Plaintiff’s Appeal Of The Later Judgment Incorporating Fees Was Appealable, But Lower Court’s $62,500 Fee Award Was No Abuse Of Discretion.
In Norman v. Ross, Case Nos. B316971 et al. (2d Dist., Div. 4 Apr. 23, 2024) (partially published; fee discussion not published), three defendants won a SLAPP motion on plaintiff’s claims, while two other defendants had their SLAPP motions denied in part on certain of plaintiff’s claims although the appellate reversed the SLAPP denial. Defendants moved for SLAPP attorney’s fees, requesting $436,192.88 in total. The lower court found that the case was not that novel, that plaintiff did drive up the litigation expenses in some regards, and that the defense took a “maximalist approach” to litigating the matter. The trial judge awarded $125,000 in total to defendants, allowing them to apportion among themselves but entering a final judgment in favor of three defendants awarding them half or $62,500 in fees. Plaintiff appealed, arguing the fee awards for the three defendants were still excessive.

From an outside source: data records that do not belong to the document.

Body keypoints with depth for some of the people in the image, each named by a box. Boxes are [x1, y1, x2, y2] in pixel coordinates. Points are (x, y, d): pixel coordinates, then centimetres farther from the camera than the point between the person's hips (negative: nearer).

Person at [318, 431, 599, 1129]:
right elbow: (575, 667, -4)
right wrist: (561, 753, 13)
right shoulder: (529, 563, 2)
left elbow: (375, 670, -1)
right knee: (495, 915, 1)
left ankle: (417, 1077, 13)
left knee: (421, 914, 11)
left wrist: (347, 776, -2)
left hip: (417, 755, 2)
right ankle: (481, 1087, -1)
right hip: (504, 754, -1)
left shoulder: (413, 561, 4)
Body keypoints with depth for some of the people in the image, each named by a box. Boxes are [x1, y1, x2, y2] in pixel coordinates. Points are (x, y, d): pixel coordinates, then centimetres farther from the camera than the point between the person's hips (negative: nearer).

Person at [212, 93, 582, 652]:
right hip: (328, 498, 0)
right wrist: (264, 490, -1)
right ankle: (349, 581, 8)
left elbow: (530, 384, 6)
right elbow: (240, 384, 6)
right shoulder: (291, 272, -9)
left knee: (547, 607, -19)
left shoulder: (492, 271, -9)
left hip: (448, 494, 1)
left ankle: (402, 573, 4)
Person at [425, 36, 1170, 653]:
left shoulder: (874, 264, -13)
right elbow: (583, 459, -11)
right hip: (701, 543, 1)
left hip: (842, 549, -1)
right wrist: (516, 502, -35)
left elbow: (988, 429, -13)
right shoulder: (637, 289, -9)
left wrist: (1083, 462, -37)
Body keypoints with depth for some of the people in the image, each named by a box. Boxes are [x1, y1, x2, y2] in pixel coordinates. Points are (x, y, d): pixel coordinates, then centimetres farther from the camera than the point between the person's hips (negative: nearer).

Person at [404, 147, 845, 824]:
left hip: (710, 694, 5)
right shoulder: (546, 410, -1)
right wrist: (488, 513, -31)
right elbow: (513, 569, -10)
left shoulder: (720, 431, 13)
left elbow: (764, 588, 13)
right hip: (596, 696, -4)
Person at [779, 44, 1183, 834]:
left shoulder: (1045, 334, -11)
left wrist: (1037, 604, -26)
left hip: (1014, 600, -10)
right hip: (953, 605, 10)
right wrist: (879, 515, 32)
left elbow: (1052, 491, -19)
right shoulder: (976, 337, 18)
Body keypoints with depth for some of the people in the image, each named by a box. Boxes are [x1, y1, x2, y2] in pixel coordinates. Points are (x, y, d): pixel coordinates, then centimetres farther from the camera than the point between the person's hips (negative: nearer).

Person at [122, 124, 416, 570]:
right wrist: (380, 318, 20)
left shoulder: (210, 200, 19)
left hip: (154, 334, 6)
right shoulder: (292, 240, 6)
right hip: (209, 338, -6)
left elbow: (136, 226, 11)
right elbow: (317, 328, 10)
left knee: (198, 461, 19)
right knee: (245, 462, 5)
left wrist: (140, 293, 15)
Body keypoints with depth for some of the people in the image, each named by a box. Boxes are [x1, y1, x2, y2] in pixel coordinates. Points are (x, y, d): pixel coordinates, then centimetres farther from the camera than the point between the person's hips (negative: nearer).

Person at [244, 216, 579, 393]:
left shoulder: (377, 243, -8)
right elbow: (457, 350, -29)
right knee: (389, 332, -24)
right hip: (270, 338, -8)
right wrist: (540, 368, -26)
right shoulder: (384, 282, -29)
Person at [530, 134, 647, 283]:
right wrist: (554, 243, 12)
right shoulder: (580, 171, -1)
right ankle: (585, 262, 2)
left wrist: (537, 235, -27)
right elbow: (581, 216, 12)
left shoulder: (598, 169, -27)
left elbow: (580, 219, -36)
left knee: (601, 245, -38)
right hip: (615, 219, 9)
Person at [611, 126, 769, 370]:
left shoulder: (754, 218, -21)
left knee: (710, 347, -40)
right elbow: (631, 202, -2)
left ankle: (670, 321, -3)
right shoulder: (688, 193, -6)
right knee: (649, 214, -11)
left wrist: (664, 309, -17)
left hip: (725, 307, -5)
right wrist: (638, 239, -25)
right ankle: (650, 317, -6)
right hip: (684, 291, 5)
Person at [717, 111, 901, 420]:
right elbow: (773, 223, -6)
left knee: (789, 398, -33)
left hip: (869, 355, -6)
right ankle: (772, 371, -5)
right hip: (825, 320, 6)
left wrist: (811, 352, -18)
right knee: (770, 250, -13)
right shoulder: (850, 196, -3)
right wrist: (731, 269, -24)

The 2/4 DCA, in an unpublished portion of the opinion, affirmed. The panel had to confront the defendants’ argument that the appeal was premature because the fee order was just an interlocutory order not yet appealable. The appellate court disagreed, finding that it had enough finality even though case law was in conflict (following the lead of the City of Colton, Baharian-Mehr, and Apex opinions over contrary reasoning in Doe v. Luster and cases aligned with Doe). On the merits, however, the lower court did not abuse its discretion in the fees awarded to the three defendants because it did substantially discount the requests by the defense and there was no need to apportion because the lower court indicated that the defense was in the better position to apportion among the respective clients. It also chided plaintiff’s counsel for bombastic appellate briefing on the fee issue, stressing the need for civility and professionalism.